A vulnerability assessment is conducted during a typical pen-test, in which potential weaknesses within the system are revealed and listed. The type of attack performed is less vital than the type of threat actor being simulated in a red team assessment, by contrast. It is one of the major distinguishing factors of this Red Team Assessment. The open-source intelligence gathering methodologies are used to recognise information about an organisation that is available within the public domain, and which may be of use to a potential attacker.
This may consist of information that would be useful in performing phishing-style attacks (such as email address format and lists of employees extrapolated from social network sites), or lists of physical sites owned by the target organisation. An appropriate, physical reconnaissance may also be undertaken at this point within the assessment, in order to identify times of heavy footfall through the entrance and exits of a targeted building, and to identify the best windows of time of which to attempt physical breach attacks and to identify publicly-accessible areas that staff frequent, such as smoking areas.
While red teaming draws on elements of the pen-test methodology, the scope is nearly always wider, and for the most mature organisations, nearly unlimited. This permits the exercise to discover the real-world risks that the organisation is exposed to from a threat actor who is only interested in achieving their goal.
According to this, Red Teaming can be utilised to ‘snapshot’ the security posture of the organisation from the perspective of the threat acting against the organisation. This snapshot helps to identify potential gaps in the defence between the systems that may previously have been subjected to individual penetration tests, and at the same time it allows the network defenders an opportunity to explore and assess their detection and response capabilities against realistic attack scenarios.
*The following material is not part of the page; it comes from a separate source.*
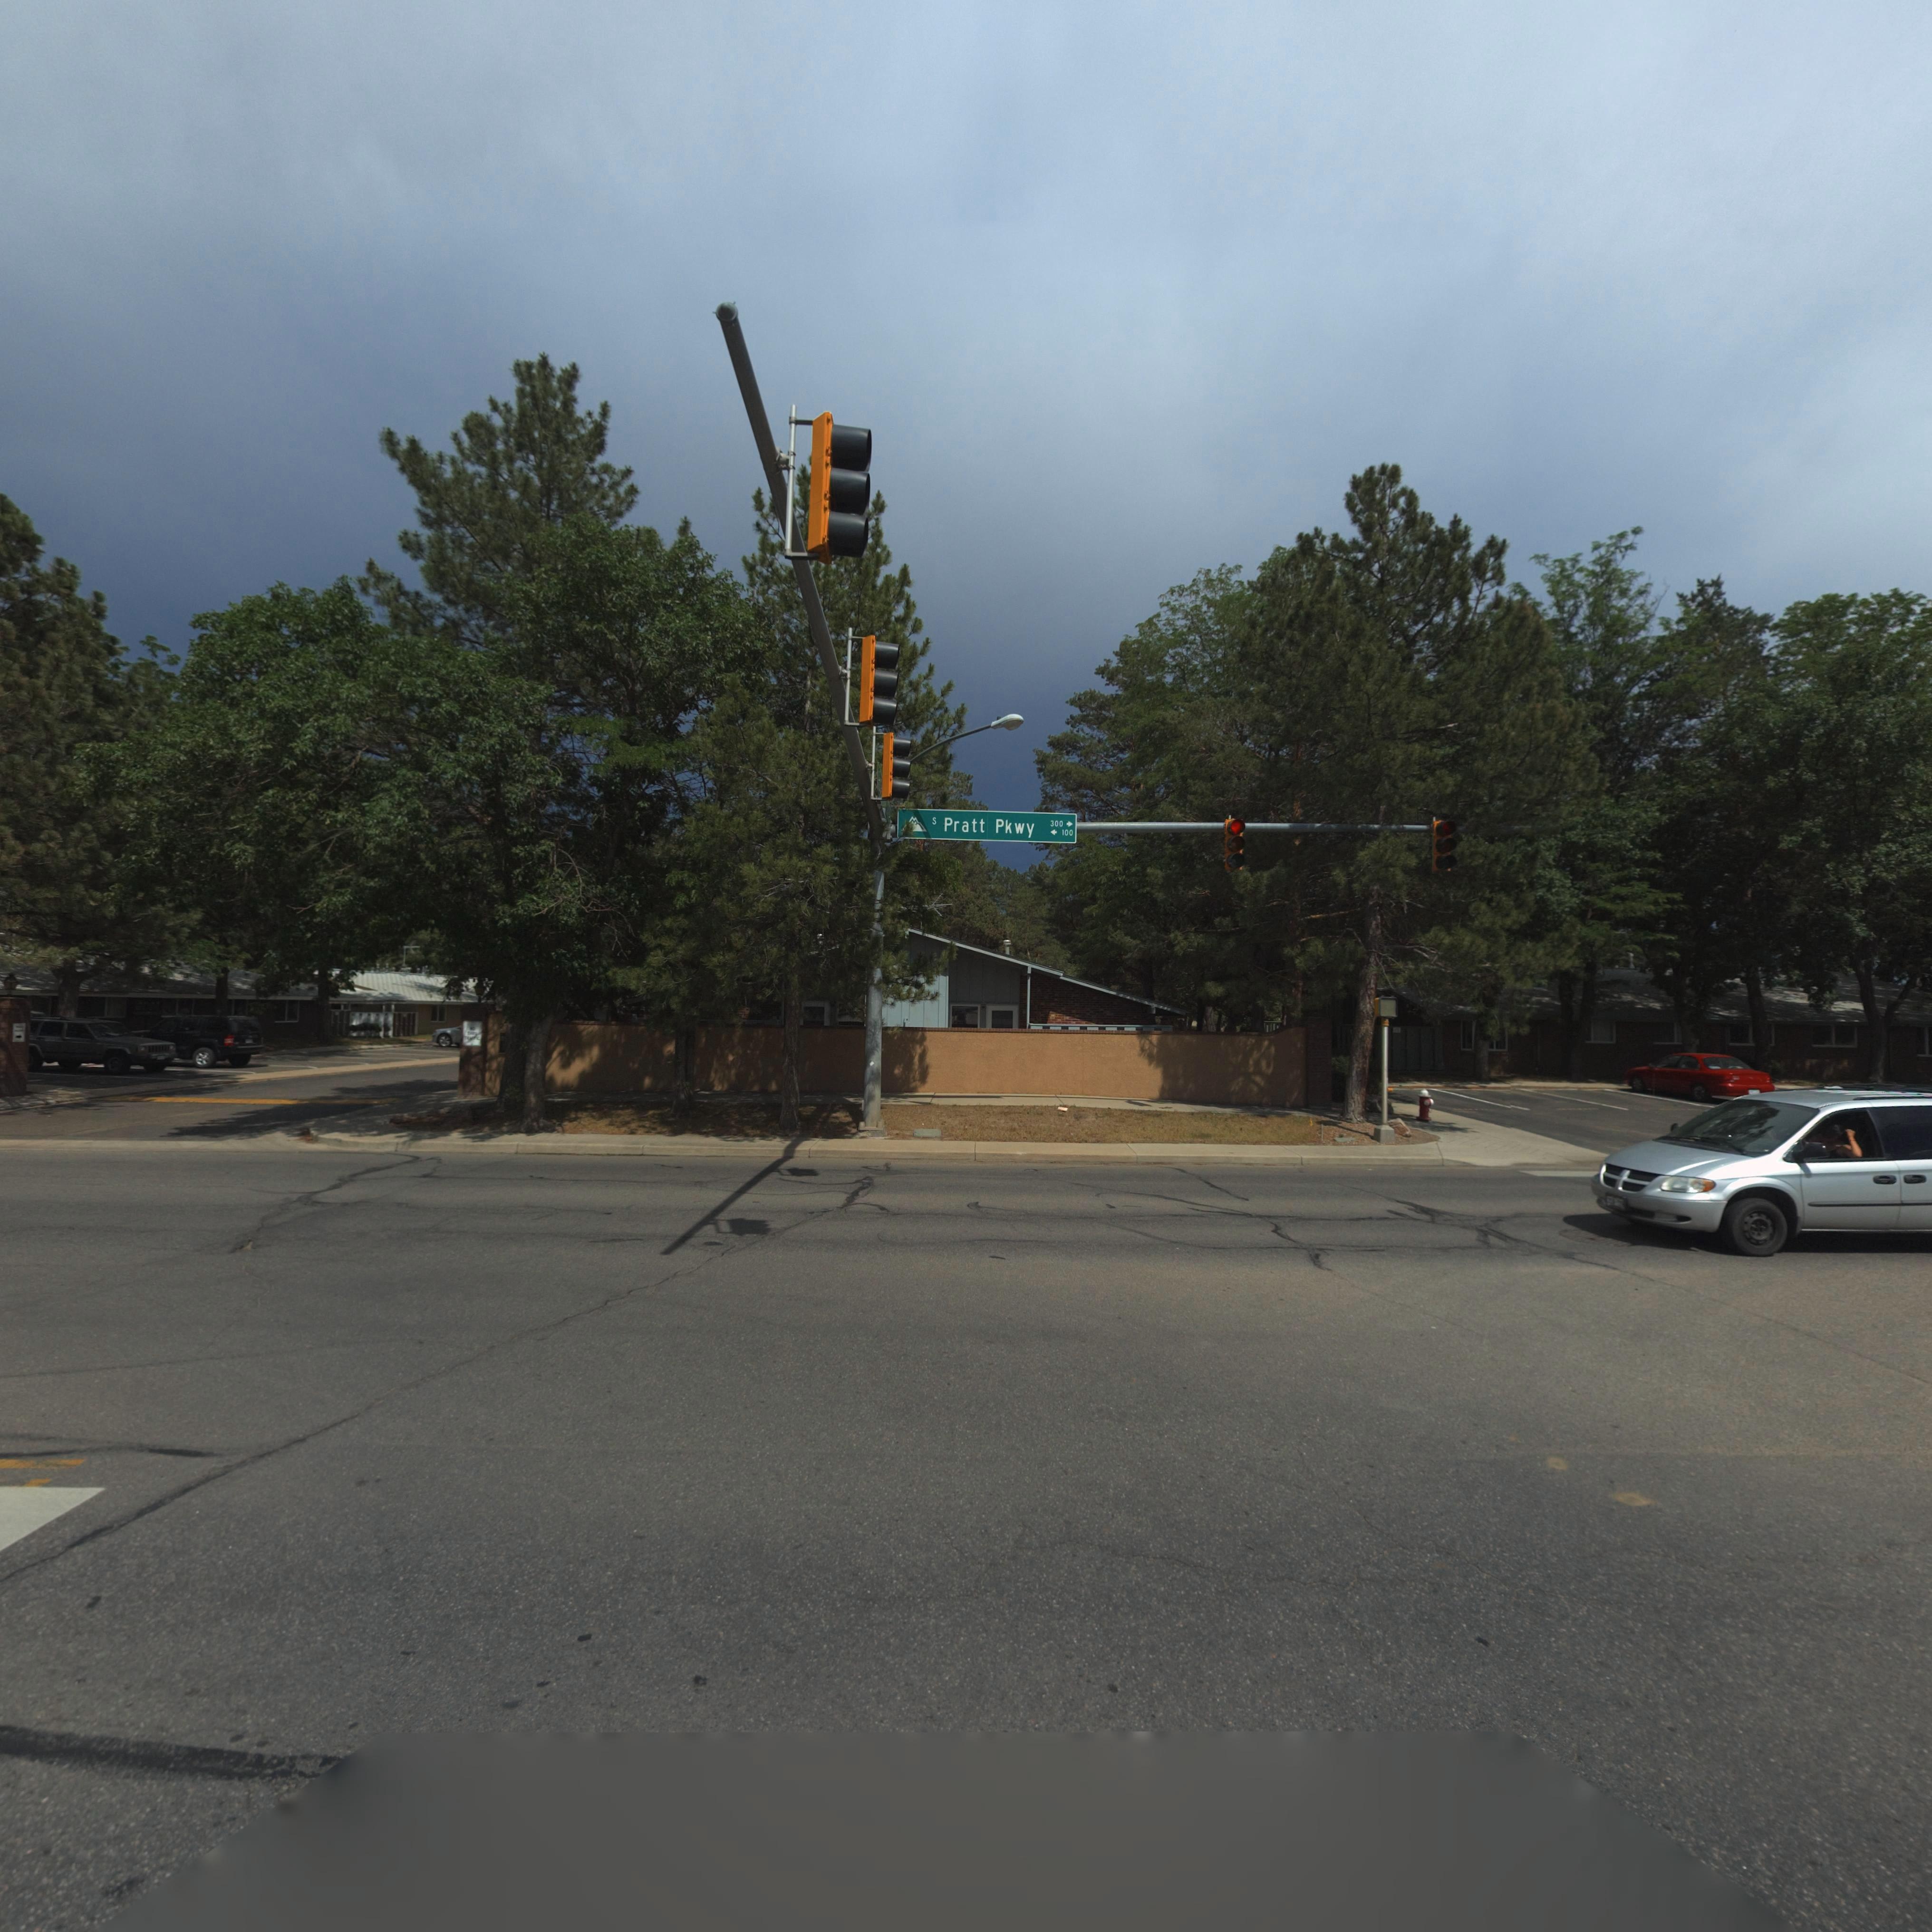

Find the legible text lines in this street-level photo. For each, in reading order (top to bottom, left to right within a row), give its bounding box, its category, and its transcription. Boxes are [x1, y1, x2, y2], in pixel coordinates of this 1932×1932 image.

[931, 816, 1034, 838] StreetName: S Pratt Pkwy
[1050, 820, 1072, 827] StreetNumberRange: 300 ->
[1050, 828, 1073, 836] StreetNumberRange: <- 100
The Red Team professionals of eCybersec Ltd. brings their distinctive approach into this whole assessment life cycle to uncover potential threats and protect customer IT infrastructure. Their depth of knowledge on this area has been able to exploit highly complex vulnerabilities and domain expertise in these emerging and critical technologies enables them to provide comprehensive recommendations to improve security postures of organisations.
As stated by S. Balasuriya, “Over the last 12 years, determined advanced threat actors will find a way into networks to carry out intellectual property theft, destroy systems, ransom or steal data, or conduct espionage and ultimately maintain their presence for as long as possible. With an intelligence-led approach, eCybersec Red Team Operations test organisations to their limits by simulating attacks using the latest available techniques of the most successful advanced threat actors around the world in order to improve detection and response capabilities. We have even built our own set of tools to emulate certain attack to test your detection capabilities against a specific threat actor.”